Dark Shadows Books and Paraphernalia: The show had a far reaching effect on popular culture. Under the pseudonym of Marilyn Ross, from 1966 to 1972 Daniel Ross authored thirty-three paperback novels developed from the show. In spite of the Comics Code that banned vampires from comic books from 1954 to 1971, Gold Key produced the Dark Shadows comic books, the first vampire-oriented comics in almost two decades. In 1968–69, Dark Shadows paraphernalia began to appear, including the Dark Shadows Game, Viewmaster stereo pictures, model kits, jigsaw puzzles, and trading cards, to name just a few. A “Dark Shadows” Original Soundtrack Album (1969) was one of four record albums of Dark Shadows music. “Quentin’s Theme,” the most popular piece of Dark Shadows music, appeared on the first album and was also released as a single. Initially heard on the gramophone in the room where Quentin first appeared, the theme was recorded more than twenty times by various artists.

Dark Shadows in the 1990s: In 1990, NBC announced that it had asked Dan Curtis, the creator of Dark Shadows, to put together a new cast for a prime-time version of the old soap opera. Ben Cross was chosen to play the vampire Barnabas Collins. His role was strongly reminiscent of Jonathan Frid, the original Barnabas Collins. In spite of his moments of genuine anger and vicious attacks on individuals, Cross’s Barnabas was a sensitive, reluctant vampire who allowed hematologist Julia Hoffman to try to cure his vampiric condition. Even though Dark Shadows fans gave the new series strong support, it was cancelled after only twleve episodes (thirteen hours of programming) during the second half of the 1990–91 season.

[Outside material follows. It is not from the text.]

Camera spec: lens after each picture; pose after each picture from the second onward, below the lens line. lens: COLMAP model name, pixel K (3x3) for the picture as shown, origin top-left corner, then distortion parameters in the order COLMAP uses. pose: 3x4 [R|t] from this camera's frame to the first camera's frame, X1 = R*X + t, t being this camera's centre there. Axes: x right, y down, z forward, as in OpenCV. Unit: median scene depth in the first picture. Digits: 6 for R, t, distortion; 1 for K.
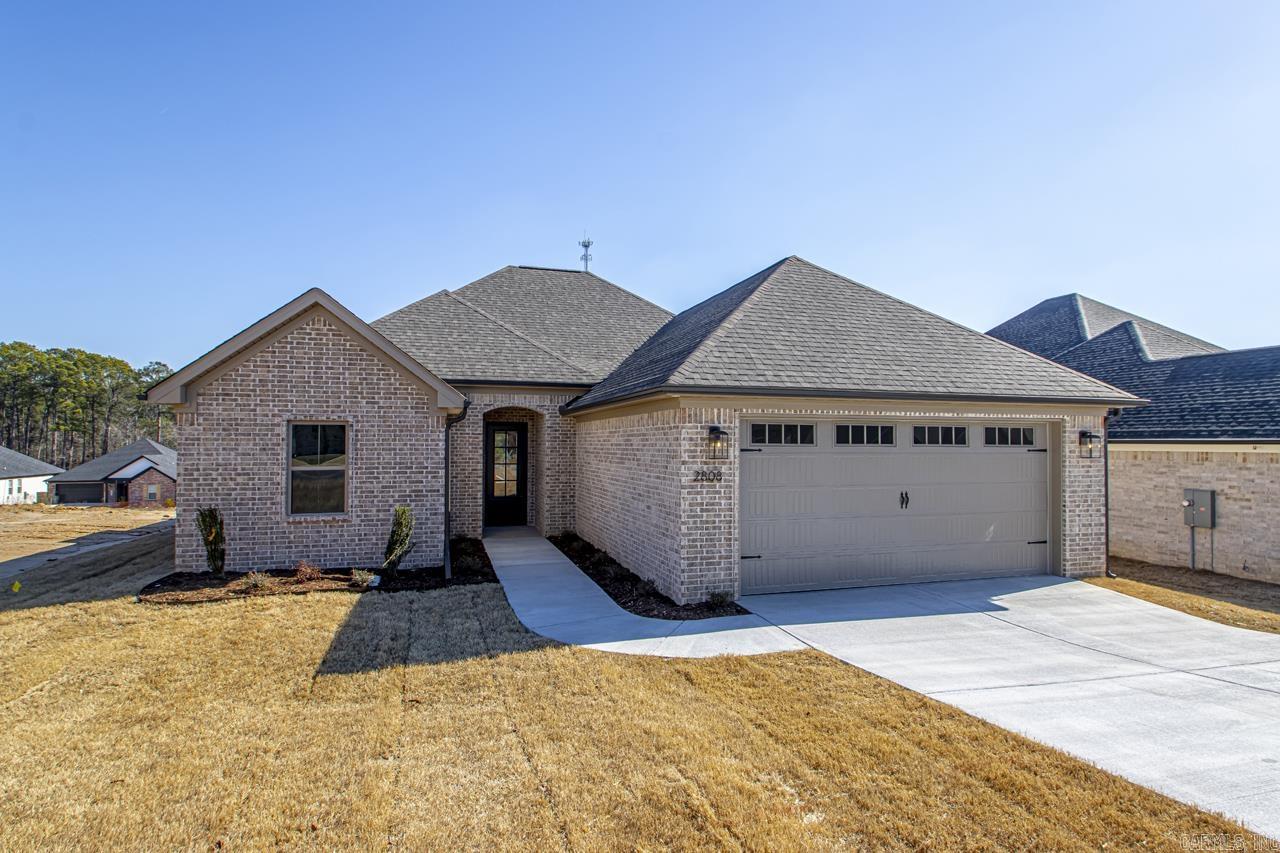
lens RADIAL K [[697.1, 0, 653.0], [0, 697.1, 427.2], [0, 0, 1]] dist [-0.003472, -0.000092]
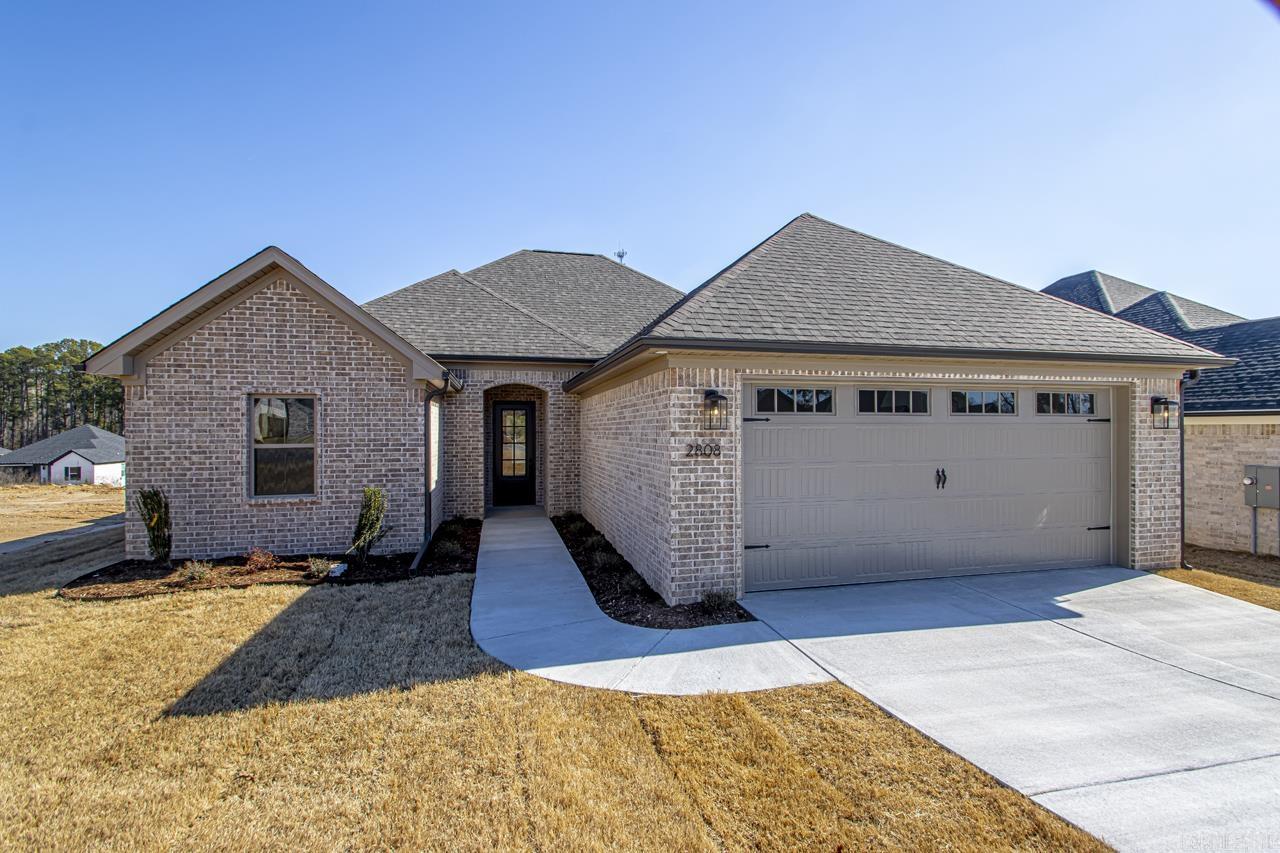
lens RADIAL K [[599.7, 0, 651.3], [0, 599.7, 425.4], [0, 0, 1]] dist [0.022166, -0.017264]
pose [[0.998588, -0.007317, -0.052623, 0.045863], [0.008138, 0.999848, 0.015391, 0.024302], [0.052503, -0.015797, 0.998496, 0.239237]]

More Dark Shadows: The most substantial spin-offs of the television series were two full-length feature movies, House of Dark Shadows (1970) and Night of Dark Shadows(1971). These were later made available on video. A short time after its cancellation, the show went into syndicated reruns on independent stations and PBS—the first time that had happened to a daytime soap opera. It was later picked up by the new SCI-FI cable channel. All 1,245 segments were released on VHS video and have now been transferred to DVD by MPI Home Video. Additionally, a variety of specialized videos have been developed from the series including: Dark Shadows: Behind the Scenes, Dark Shadows Bloopers, Dark Shadows 35th Anniversary Reunion, and Dark Shadows: Vampires and Ghosts.

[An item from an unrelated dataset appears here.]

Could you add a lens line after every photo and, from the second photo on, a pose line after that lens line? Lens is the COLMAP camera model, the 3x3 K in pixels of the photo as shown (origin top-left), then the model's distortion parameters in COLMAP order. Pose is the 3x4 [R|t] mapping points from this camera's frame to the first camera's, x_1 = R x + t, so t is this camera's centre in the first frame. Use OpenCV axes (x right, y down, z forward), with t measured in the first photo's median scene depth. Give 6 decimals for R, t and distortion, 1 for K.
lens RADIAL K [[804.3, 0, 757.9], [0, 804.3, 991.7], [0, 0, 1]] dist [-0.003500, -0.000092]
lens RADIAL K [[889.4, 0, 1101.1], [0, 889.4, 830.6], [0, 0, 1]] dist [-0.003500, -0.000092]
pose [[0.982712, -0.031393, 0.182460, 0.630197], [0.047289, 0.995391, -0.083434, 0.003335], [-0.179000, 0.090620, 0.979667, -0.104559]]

Dark Shadows fandom has remained active through the first decade of the twenty-first century. Over a thousand people showed up for Jonathan Frid’s appearance at the 2008 annual convention. In response to the continued interest in the series, new books, CDs, and DVDs continue to appear and actors with even a small role on the original series are invited to make appearances at fan gatherings. The fans have also created a continuing market for Dark Shadows collectibles and several businesses have arisen to cater to the demand.

Sources:

Borzellieri, Frank. The Physics of Dark Shadows: Time Travel, ESP, and the Laboratory. New York: Cultural Studies Press, 2008. 90 pp.
Gross, Edward, and Marc Shapiro. The Vampire Interview Book: Conversations with the Undead. New York: Image Publishing, 1991. 134 pp.
Parker, Lara. Dark Shadows: The Salem Branch. New York: Tor Books, 2006. 288 pp.
Pierson, Jim. Dark Shadows Resurrected. Los Angeles: Pomegrante Press, 1992. 175 pp.
Scott, Kathryn Leigh, ed. The Dark Shadows Companion: 25th Anniversary Collection. Los Angeles: Pomegranate Press, 1990. 208 pp.
———. My Scrapbook Memories of Dark Shadows. Los Angeles: Pomegranate Press, 1986. 152 pp.
———, and Lara Parker. 35th Anniversary Dark Shadows Memories. Los Angeles: Pomegranate Press, 2001. 276 pp.
———, and Jim Pierson. Dark Shadows Almanac: Thirtieth Anniversary Tribute. Los Angeles: Pomegranate Press, 1995. 176 pp.
Thompson, Jeff. The Television Horrors of Dan Curtis: Dark Shadows, The Night Stalker, and Other Productions, 1966–2006. Jeffersonville, NC: McFarland & Company, 2009. 208 pp.